The deputy governor of the Bank of Mexico (Banxico), Gerardo Esquivel, estimated that inflation will remain at high levels in the last quarter of the year and considered that inflation has already reached its highest point and warned of the risks of taking the real rate higher beyond 5%.
The economist’s estimates are that inflation will drop slowly over the next three months and it will be until 2023 when the “most significant” reductions will be seen.
Esquivel added that currently, with a reference rate of 9.25% and a real rate of 4% after removing inflation, he expects a maximum real rate of 5% to be reached at the end of the hike cycle.
“The highest point we have had for the real interest rate in recent years was 4.4%, and that level was reached in November 2018, just when, as is known, the cancellation of the construction of the International Airport of Mexico City and when an administration was about to start, which is the current one,” he said.

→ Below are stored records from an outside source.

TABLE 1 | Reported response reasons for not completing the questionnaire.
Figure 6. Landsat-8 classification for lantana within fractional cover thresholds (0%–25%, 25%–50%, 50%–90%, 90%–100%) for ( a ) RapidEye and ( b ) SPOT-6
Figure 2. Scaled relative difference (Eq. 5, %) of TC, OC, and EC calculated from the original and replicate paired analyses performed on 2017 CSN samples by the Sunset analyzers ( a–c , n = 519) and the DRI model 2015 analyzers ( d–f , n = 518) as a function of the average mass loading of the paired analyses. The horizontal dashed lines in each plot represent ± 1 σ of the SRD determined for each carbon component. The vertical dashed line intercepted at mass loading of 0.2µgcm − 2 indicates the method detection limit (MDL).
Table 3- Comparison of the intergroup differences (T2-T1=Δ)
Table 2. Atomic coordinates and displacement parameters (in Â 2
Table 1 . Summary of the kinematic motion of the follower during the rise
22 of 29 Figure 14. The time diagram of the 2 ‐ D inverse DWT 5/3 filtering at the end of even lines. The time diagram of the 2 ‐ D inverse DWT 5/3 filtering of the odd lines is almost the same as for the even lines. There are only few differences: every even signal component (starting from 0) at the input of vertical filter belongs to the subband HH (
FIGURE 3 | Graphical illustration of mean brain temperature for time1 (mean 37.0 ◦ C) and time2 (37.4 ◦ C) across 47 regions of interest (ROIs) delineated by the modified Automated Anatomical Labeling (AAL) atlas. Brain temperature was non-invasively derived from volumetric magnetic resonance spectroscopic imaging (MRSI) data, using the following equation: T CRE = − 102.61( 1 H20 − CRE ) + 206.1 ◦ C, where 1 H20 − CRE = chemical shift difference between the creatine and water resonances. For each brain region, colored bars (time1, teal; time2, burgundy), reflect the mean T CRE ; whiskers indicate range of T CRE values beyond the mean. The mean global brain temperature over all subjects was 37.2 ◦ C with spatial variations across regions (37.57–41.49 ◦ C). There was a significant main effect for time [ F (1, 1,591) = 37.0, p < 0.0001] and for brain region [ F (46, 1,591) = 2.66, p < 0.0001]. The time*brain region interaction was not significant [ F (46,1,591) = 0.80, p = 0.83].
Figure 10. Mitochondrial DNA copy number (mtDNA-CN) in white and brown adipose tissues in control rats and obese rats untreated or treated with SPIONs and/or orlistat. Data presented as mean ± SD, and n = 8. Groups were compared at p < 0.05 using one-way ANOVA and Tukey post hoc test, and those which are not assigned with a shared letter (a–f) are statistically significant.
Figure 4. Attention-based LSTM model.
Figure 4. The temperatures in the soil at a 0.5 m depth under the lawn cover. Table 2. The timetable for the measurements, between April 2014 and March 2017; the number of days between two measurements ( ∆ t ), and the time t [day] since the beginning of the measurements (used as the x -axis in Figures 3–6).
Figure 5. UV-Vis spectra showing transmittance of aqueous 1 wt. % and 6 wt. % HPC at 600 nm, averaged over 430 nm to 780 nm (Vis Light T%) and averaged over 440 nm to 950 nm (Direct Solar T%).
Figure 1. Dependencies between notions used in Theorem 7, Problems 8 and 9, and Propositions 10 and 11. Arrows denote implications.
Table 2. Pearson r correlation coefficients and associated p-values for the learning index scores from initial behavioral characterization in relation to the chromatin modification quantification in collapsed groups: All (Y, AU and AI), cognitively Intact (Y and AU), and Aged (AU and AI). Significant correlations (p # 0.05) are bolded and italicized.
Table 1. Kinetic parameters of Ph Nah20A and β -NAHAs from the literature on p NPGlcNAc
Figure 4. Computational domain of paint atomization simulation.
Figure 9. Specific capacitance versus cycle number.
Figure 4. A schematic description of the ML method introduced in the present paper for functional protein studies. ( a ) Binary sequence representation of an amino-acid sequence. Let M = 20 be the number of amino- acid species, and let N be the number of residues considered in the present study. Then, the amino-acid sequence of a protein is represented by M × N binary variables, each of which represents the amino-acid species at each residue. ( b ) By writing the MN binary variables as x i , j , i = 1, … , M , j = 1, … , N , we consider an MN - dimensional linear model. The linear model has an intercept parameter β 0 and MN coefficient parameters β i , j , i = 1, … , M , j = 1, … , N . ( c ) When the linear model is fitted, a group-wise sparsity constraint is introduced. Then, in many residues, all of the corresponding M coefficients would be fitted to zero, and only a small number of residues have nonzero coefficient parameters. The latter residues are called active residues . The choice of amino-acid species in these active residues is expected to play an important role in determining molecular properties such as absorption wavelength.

He hopes that the real rate will not exceed 5% because if it did, there would be negative implications for the country’s economic activity.
In his participation in the North Economic podcast, made by Grupo Financiero Banorte, Esquivel said that next year the shocks that impacted inflation will begin to unravel, such as the war between Russia and Ukraine, which began on February 24 of this year.
“We are anticipating that all of 2023 will be a period of reduction in annual inflation, but that we will not reach our objective until 2024,” said the deputy governor, who this year ends his term as deputy governor of Banxico.
Esquivel said that it has been an honor to participate in major issues, such as when the 2020 crisis occurred due to the pandemic. “The truth is that it has been a very challenging and stimulating process from the intellectual and academic point of view and reflection, because the context has been particularly difficult.”